# I have an Algae Problem Have Pictures



## xinnix (Jan 25, 2005)

I have a 30 gallon tank 36l X 13w X 15d, I have 60 watts consisting with a 36" Aqua GLO and 36" Power Glo bulb.
There is no CO2 in the tank. I have one bunch of Wisteria that has what I believe to be staghorn algae. I would like to try dipping the plant in a bleach water solution or peroxide water solution. Can anyone tell me what the water to bleach or peroxide ratio should be? And could you tell me the length of time the plant should be dipped?

This plant came out of a 40 gallon high light tank with CO2. It has been in the lower lighted tank for about 3 weeks and the algae is still there.


----------



## John P. (Nov 24, 2004)

FWIW, I had tons of that algae until I brought my CO2 up to 30ppm.


----------



## xinnix (Jan 25, 2005)

There is no CO2 in the tank that it is now. I was looking for a safe way of removing it from the plant. Maybe it will not come back in the 2 watt per gallon tank. :???:


----------



## trenac (Jul 16, 2004)

I would say that is staghorn algae also.

Bleach dip... 19 parts water to 1 part bleach, soak for 1-2 minutes, rinse with tap water, soak in declorinated water for 2 minutes.

I would suggest adding C02.

What are your water parameters? PH, KH, N03, P04.

Even with low light tanks you need to have a balance between lights, C02 & nutrients. If not you will continue to have problems with algae.

Record excerpts
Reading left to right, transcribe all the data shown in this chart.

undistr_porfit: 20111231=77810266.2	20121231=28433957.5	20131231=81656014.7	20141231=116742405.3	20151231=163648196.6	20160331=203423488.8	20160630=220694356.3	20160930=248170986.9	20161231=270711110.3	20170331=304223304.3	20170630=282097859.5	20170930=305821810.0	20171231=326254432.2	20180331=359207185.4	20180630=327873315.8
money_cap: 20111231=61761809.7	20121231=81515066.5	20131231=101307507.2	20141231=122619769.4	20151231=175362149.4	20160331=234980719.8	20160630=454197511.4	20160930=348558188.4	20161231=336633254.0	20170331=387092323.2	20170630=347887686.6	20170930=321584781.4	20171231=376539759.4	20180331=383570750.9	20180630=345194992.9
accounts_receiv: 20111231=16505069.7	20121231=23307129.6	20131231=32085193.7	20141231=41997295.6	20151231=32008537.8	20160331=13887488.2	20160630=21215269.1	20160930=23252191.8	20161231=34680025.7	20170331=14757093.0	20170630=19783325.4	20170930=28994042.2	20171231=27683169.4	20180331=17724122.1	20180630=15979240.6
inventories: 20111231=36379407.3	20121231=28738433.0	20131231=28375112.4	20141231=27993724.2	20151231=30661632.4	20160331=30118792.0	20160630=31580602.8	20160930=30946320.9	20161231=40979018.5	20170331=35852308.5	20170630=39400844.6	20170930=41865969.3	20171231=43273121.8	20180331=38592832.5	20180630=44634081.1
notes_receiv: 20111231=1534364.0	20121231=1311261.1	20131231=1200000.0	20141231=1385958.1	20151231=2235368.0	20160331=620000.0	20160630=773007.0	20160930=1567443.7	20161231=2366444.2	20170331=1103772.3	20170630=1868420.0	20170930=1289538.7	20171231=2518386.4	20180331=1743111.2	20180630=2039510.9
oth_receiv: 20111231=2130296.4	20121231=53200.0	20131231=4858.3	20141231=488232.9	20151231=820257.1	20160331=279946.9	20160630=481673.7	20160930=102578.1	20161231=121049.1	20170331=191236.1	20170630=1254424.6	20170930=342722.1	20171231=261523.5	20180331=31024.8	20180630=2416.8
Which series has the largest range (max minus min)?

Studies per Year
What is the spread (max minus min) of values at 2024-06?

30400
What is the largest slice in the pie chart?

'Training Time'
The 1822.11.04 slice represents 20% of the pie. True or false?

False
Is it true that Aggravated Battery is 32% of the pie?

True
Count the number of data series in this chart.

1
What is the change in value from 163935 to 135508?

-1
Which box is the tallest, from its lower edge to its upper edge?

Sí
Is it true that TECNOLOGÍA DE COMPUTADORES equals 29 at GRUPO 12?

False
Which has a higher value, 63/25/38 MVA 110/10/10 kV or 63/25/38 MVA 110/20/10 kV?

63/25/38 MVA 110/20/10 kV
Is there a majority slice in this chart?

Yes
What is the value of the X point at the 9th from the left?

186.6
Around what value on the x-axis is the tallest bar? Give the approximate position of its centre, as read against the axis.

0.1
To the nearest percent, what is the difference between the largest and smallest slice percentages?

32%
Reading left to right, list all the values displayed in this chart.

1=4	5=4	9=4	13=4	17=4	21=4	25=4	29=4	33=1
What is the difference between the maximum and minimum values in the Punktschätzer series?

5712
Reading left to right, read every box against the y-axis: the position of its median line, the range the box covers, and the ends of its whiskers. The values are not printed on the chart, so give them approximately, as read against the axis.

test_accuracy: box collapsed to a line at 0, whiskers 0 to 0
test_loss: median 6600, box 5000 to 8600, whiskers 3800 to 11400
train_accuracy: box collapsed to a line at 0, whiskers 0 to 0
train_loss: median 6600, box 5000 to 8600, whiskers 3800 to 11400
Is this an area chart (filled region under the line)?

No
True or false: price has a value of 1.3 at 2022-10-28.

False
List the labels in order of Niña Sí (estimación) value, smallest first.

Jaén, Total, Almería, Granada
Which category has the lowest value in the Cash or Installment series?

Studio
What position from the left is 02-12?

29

Task 1
Write out the passage of the algae thread word for word, starting at "I would say" and ending after "problems with algae.".
Task 2
In the algae thread, what ratio of water to bleach does trenac give for the bleach dip?

Written answer 1
I would say that is staghorn algae also.

Bleach dip... 19 parts water to 1 part bleach, soak for 1-2 minutes, rinse with tap water, soak in declorinated water for 2 minutes.

I would suggest adding C02.

What are your water parameters? PH, KH, N03, P04.

Even with low light tanks you need to have a balance between lights, C02 & nutrients. If not you will continue to have problems with algae.

Written answer 2
19 parts water to 1 part bleach.